Entries taken from a collection
= = = =

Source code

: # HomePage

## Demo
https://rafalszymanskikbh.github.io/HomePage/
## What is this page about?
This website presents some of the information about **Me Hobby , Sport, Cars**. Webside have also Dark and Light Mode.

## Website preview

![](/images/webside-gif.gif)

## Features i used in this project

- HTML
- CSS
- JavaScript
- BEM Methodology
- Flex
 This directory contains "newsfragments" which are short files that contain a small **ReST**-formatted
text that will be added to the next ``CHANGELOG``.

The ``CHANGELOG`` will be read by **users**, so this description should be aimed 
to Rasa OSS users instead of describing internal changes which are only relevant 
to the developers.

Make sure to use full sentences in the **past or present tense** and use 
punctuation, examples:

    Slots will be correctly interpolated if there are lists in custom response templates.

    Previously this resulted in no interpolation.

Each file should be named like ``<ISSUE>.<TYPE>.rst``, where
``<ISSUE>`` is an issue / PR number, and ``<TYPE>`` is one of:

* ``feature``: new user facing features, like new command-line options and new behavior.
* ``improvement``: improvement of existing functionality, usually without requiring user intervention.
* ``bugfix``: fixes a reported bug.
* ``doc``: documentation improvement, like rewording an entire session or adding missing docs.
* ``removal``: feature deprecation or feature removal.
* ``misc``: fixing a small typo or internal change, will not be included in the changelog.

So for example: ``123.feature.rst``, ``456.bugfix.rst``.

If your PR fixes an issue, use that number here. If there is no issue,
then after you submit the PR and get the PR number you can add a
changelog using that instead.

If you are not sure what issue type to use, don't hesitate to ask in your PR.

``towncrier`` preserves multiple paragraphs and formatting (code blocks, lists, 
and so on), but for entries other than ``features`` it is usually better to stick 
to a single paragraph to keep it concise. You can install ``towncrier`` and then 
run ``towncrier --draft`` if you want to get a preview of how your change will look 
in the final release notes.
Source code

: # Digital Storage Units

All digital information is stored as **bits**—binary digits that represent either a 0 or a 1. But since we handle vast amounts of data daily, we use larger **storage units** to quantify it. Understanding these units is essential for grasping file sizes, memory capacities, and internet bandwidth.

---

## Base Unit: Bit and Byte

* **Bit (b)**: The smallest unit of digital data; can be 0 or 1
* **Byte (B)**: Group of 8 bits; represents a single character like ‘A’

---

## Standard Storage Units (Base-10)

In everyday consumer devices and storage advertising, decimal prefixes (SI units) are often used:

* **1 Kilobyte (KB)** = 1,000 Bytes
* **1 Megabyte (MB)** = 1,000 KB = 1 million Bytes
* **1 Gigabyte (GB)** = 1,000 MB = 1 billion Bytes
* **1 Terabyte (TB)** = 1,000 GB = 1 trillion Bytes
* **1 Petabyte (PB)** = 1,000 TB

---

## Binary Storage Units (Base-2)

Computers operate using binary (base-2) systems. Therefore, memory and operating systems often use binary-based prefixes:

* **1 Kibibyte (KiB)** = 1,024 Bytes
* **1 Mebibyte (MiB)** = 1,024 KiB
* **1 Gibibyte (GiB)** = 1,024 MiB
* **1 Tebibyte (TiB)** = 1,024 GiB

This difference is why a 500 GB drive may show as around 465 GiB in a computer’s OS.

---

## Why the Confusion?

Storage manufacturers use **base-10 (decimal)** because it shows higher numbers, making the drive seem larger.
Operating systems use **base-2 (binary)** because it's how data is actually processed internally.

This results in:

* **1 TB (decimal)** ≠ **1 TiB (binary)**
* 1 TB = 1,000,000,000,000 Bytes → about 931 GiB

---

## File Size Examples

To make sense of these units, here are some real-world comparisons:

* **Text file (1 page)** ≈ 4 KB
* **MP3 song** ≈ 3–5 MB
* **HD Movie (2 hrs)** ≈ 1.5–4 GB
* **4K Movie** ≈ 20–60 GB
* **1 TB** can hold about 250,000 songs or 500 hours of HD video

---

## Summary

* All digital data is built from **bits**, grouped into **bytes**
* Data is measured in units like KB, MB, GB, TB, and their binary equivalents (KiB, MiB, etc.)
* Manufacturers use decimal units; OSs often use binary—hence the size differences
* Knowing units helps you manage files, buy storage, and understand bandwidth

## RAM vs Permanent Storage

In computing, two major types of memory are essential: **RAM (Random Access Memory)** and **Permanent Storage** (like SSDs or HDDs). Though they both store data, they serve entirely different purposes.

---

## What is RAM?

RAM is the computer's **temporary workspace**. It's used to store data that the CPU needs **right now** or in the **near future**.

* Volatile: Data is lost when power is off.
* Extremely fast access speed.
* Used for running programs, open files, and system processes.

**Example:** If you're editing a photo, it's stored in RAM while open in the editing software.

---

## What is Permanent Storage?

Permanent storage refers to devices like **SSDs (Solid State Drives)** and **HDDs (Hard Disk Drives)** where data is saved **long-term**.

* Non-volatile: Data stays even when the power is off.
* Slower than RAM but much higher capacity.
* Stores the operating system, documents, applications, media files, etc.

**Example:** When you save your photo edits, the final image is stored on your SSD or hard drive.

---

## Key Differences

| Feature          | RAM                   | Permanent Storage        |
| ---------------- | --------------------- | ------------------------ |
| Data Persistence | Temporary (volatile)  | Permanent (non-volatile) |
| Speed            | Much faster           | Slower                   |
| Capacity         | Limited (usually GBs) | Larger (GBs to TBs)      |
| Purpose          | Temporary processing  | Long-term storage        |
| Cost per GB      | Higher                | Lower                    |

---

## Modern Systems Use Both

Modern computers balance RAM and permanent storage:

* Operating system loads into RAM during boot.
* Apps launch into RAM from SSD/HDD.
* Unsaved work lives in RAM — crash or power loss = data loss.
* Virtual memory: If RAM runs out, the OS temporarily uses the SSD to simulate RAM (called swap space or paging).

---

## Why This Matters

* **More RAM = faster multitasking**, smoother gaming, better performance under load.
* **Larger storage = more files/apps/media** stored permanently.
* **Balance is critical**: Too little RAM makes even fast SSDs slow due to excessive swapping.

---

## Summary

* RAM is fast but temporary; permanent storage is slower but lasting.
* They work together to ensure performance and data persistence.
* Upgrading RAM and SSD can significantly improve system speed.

= = = =

EXERCISE DIRECTIONS:
Reproduce every record exactly, line by line.

RESULT FOR THIS TASK:
Source code

: # HomePage

## Demo
https://rafalszymanskikbh.github.io/HomePage/
## What is this page about?
This website presents some of the information about **Me Hobby , Sport, Cars**. Webside have also Dark and Light Mode.

## Website preview

![](/images/webside-gif.gif)

## Features i used in this project

- HTML
- CSS
- JavaScript
- BEM Methodology
- Flex
 This directory contains "newsfragments" which are short files that contain a small **ReST**-formatted
text that will be added to the next ``CHANGELOG``.

The ``CHANGELOG`` will be read by **users**, so this description should be aimed 
to Rasa OSS users instead of describing internal changes which are only relevant 
to the developers.

Make sure to use full sentences in the **past or present tense** and use 
punctuation, examples:

    Slots will be correctly interpolated if there are lists in custom response templates.

    Previously this resulted in no interpolation.

Each file should be named like ``<ISSUE>.<TYPE>.rst``, where
``<ISSUE>`` is an issue / PR number, and ``<TYPE>`` is one of:

* ``feature``: new user facing features, like new command-line options and new behavior.
* ``improvement``: improvement of existing functionality, usually without requiring user intervention.
* ``bugfix``: fixes a reported bug.
* ``doc``: documentation improvement, like rewording an entire session or adding missing docs.
* ``removal``: feature deprecation or feature removal.
* ``misc``: fixing a small typo or internal change, will not be included in the changelog.

So for example: ``123.feature.rst``, ``456.bugfix.rst``.

If your PR fixes an issue, use that number here. If there is no issue,
then after you submit the PR and get the PR number you can add a
changelog using that instead.

If you are not sure what issue type to use, don't hesitate to ask in your PR.

``towncrier`` preserves multiple paragraphs and formatting (code blocks, lists, 
and so on), but for entries other than ``features`` it is usually better to stick 
to a single paragraph to keep it concise. You can install ``towncrier`` and then 
run ``towncrier --draft`` if you want to get a preview of how your change will look 
in the final release notes.
Source code

: # Digital Storage Units

All digital information is stored as **bits**—binary digits that represent either a 0 or a 1. But since we handle vast amounts of data daily, we use larger **storage units** to quantify it. Understanding these units is essential for grasping file sizes, memory capacities, and internet bandwidth.

---

## Base Unit: Bit and Byte

* **Bit (b)**: The smallest unit of digital data; can be 0 or 1
* **Byte (B)**: Group of 8 bits; represents a single character like ‘A’

---

## Standard Storage Units (Base-10)

In everyday consumer devices and storage advertising, decimal prefixes (SI units) are often used:

* **1 Kilobyte (KB)** = 1,000 Bytes
* **1 Megabyte (MB)** = 1,000 KB = 1 million Bytes
* **1 Gigabyte (GB)** = 1,000 MB = 1 billion Bytes
* **1 Terabyte (TB)** = 1,000 GB = 1 trillion Bytes
* **1 Petabyte (PB)** = 1,000 TB

---

## Binary Storage Units (Base-2)

Computers operate using binary (base-2) systems. Therefore, memory and operating systems often use binary-based prefixes:

* **1 Kibibyte (KiB)** = 1,024 Bytes
* **1 Mebibyte (MiB)** = 1,024 KiB
* **1 Gibibyte (GiB)** = 1,024 MiB
* **1 Tebibyte (TiB)** = 1,024 GiB

This difference is why a 500 GB drive may show as around 465 GiB in a computer’s OS.

---

## Why the Confusion?

Storage manufacturers use **base-10 (decimal)** because it shows higher numbers, making the drive seem larger.
Operating systems use **base-2 (binary)** because it's how data is actually processed internally.

This results in:

* **1 TB (decimal)** ≠ **1 TiB (binary)**
* 1 TB = 1,000,000,000,000 Bytes → about 931 GiB

---

## File Size Examples

To make sense of these units, here are some real-world comparisons:

* **Text file (1 page)** ≈ 4 KB
* **MP3 song** ≈ 3–5 MB
* **HD Movie (2 hrs)** ≈ 1.5–4 GB
* **4K Movie** ≈ 20–60 GB
* **1 TB** can hold about 250,000 songs or 500 hours of HD video

---

## Summary

* All digital data is built from **bits**, grouped into **bytes**
* Data is measured in units like KB, MB, GB, TB, and their binary equivalents (KiB, MiB, etc.)
* Manufacturers use decimal units; OSs often use binary—hence the size differences
* Knowing units helps you manage files, buy storage, and understand bandwidth

## RAM vs Permanent Storage

In computing, two major types of memory are essential: **RAM (Random Access Memory)** and **Permanent Storage** (like SSDs or HDDs). Though they both store data, they serve entirely different purposes.

---

## What is RAM?

RAM is the computer's **temporary workspace**. It's used to store data that the CPU needs **right now** or in the **near future**.

* Volatile: Data is lost when power is off.
* Extremely fast access speed.
* Used for running programs, open files, and system processes.

**Example:** If you're editing a photo, it's stored in RAM while open in the editing software.

---

## What is Permanent Storage?

Permanent storage refers to devices like **SSDs (Solid State Drives)** and **HDDs (Hard Disk Drives)** where data is saved **long-term**.

* Non-volatile: Data stays even when the power is off.
* Slower than RAM but much higher capacity.
* Stores the operating system, documents, applications, media files, etc.

**Example:** When you save your photo edits, the final image is stored on your SSD or hard drive.

---

## Key Differences

| Feature          | RAM                   | Permanent Storage        |
| ---------------- | --------------------- | ------------------------ |
| Data Persistence | Temporary (volatile)  | Permanent (non-volatile) |
| Speed            | Much faster           | Slower                   |
| Capacity         | Limited (usually GBs) | Larger (GBs to TBs)      |
| Purpose          | Temporary processing  | Long-term storage        |
| Cost per GB      | Higher                | Lower                    |

---

## Modern Systems Use Both

Modern computers balance RAM and permanent storage:

* Operating system loads into RAM during boot.
* Apps launch into RAM from SSD/HDD.
* Unsaved work lives in RAM — crash or power loss = data loss.
* Virtual memory: If RAM runs out, the OS temporarily uses the SSD to simulate RAM (called swap space or paging).

---

## Why This Matters

* **More RAM = faster multitasking**, smoother gaming, better performance under load.
* **Larger storage = more files/apps/media** stored permanently.
* **Balance is critical**: Too little RAM makes even fast SSDs slow due to excessive swapping.

---

## Summary

* RAM is fast but temporary; permanent storage is slower but lasting.
* They work together to ensure performance and data persistence.
* Upgrading RAM and SSD can significantly improve system speed.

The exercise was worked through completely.